これが案外むつかしくって、どうしようかとしばらく思案。
そうだ、ミッドタウン日比谷の地下のフードホールにシーフードレストランがあったはず。
そこならなんとかなるだろう…、と思ってきてみる。
「ボストンシーフードプレイス」。
通路に面して素材を並べる氷のベッド。カウンターがそこからグルっと円弧を描いて設えられてて中にキッチン。ひと目でシーフードレストランだなっていうのがわかる造りになっている。
そして思った通り、シーフードミックスフライやフィッシュグリルがあった。

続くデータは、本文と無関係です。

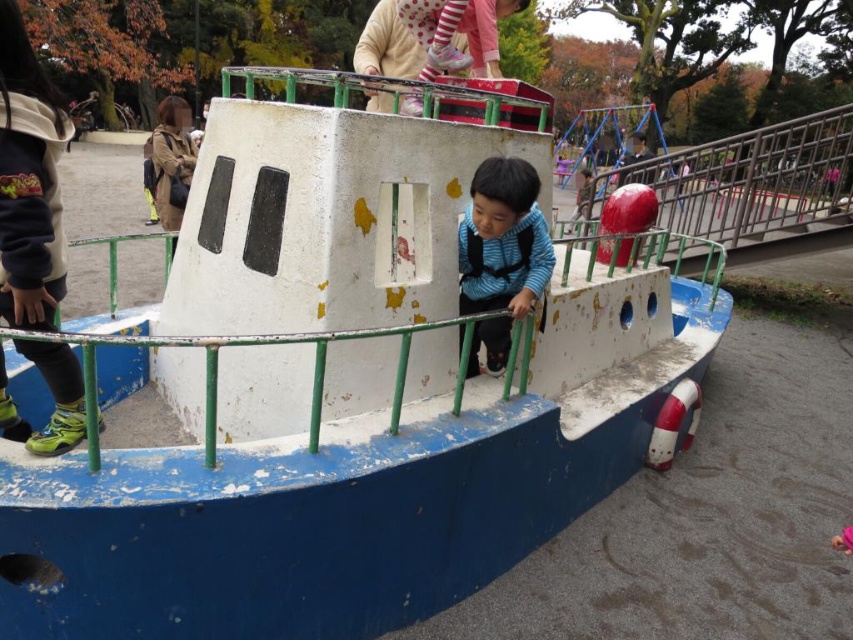
Question: Which object appears farthest from the camera in this image?

Choices:
 (A) metallic green railing at upper right
 (B) blue matte vest at center
 (C) white rubber lifebuoy at lower right

Answer: (A)

Question: Which point is closer to the camera taking this photo?

Choices:
 (A) (662, 468)
 (B) (462, 284)
 (C) (729, 246)

Answer: (B)

Question: Does metallic green railing at upper right come behind blue matte vest at center?

Choices:
 (A) yes
 (B) no

Answer: (A)

Question: Can you confirm if metallic green railing at upper right is positioned below white rubber lifebuoy at lower right?

Choices:
 (A) yes
 (B) no

Answer: (B)

Question: Which point is closer to the camera?

Choices:
 (A) white rubber lifebuoy at lower right
 (B) blue matte vest at center

Answer: (B)

Question: In this image, where is blue matte vest at center located relative to white rubber lifebuoy at lower right?

Choices:
 (A) right
 (B) left

Answer: (B)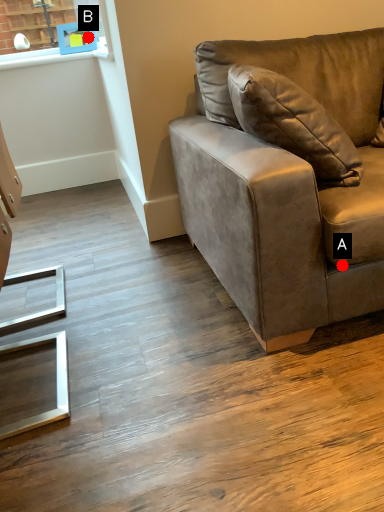
Question: Two points are circled on the image, labeled by A and B beside each circle. Which point is further to the camera?

Choices:
 (A) A is further
 (B) B is further

Answer: (B)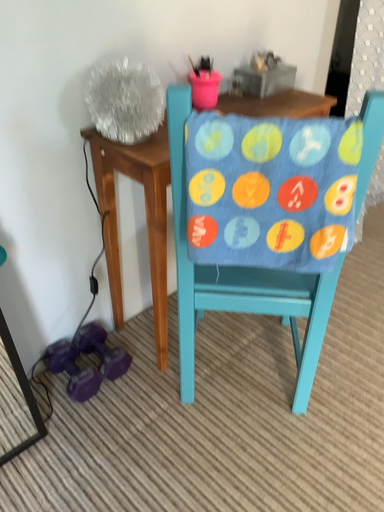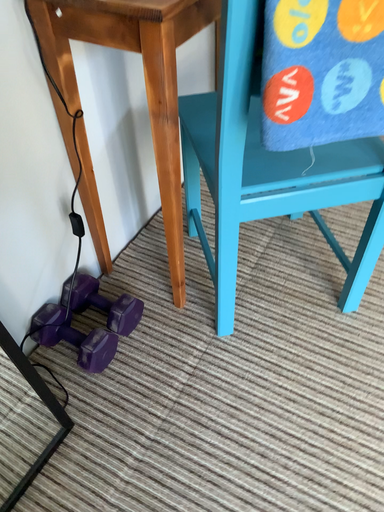
Question: How did the camera likely rotate when shooting the video?

Choices:
 (A) rotated downward
 (B) rotated upward

Answer: (A)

フィッシュグリルを選んでたのむ。
それにしても良い空間です。
お店と通路を仕切る壁がない。
通路を通る人も他のお店のお客さまも、みんなステキな景色の一部。
ランチにはサラダがついててセルフサービス。
お水もカウンターに並べられていて、オフィス街のレストランはこれがいいんだろうなと思う。
しばらく待ってメインが到着。
今日の魚は鯖。
刻んだ香草とチーズをまとわせ、おそらくスティームコンベクション仕上げじゃないかなぁ…、しっとりとした仕上がりでラタトゥイユ風のトマトソースの上にのせられやってくる。
サイドにバターライスとムサラキキャベツの酢漬け、マッシュポテトがついてくる。
鯖のクセがほどよくとれたグリルがおいしい。ふっくらとした食感に脂がにじんで唇ひんやり。鯖のうま味が口に広がる。
ソースがかなりしっかりとした味わいで、トマト、パプリカ、玉ねぎ、オリーブと素材の食感がとてもにぎやか。鯖の持ち味に酸味と甘みがくわわってご飯をねだるおゴチソウ。
マッシュポテトが少量だけであるのがとてもうれしくて、ソースとあえて一緒に食べる。
バターライスの上にフライドオニオン、砕いたナッツに刻んだパセリ。炊き加減も硬めの好みの状態で、鯖やソースとあえると味がリゾットよりになっていく。
そう言えば昔、映画の前にここで生牡蠣を食べたことがあったんだよネ…、5年近くも前のこと。
ランチに追加でドリンクバーもつけられたんだけど、場所を変えてのんびりしたくてつけずに済ませた。
なにしろ日比谷、丸の内界隈はコーヒースタンド、エスプレッソバーの宝庫のような場所でお茶をする場所には困らない。東京フォーラムの地下にある「レクセルカフェ」を選んでアイスコーヒーを飲む。
ドトールコーヒー系列でちょっと上等。その分、席がゆったりしていてカウンター席には電源ソケットがついている。
グラスが大きく、しかも薄くてモダンなデザイン。スッキリとした苦味とやさしい酸味がおいしいコーヒー。雨降る空をガラス天井越しに地下から見るのも乙なもの。ちょっとのんびり考え事をいたしましょ。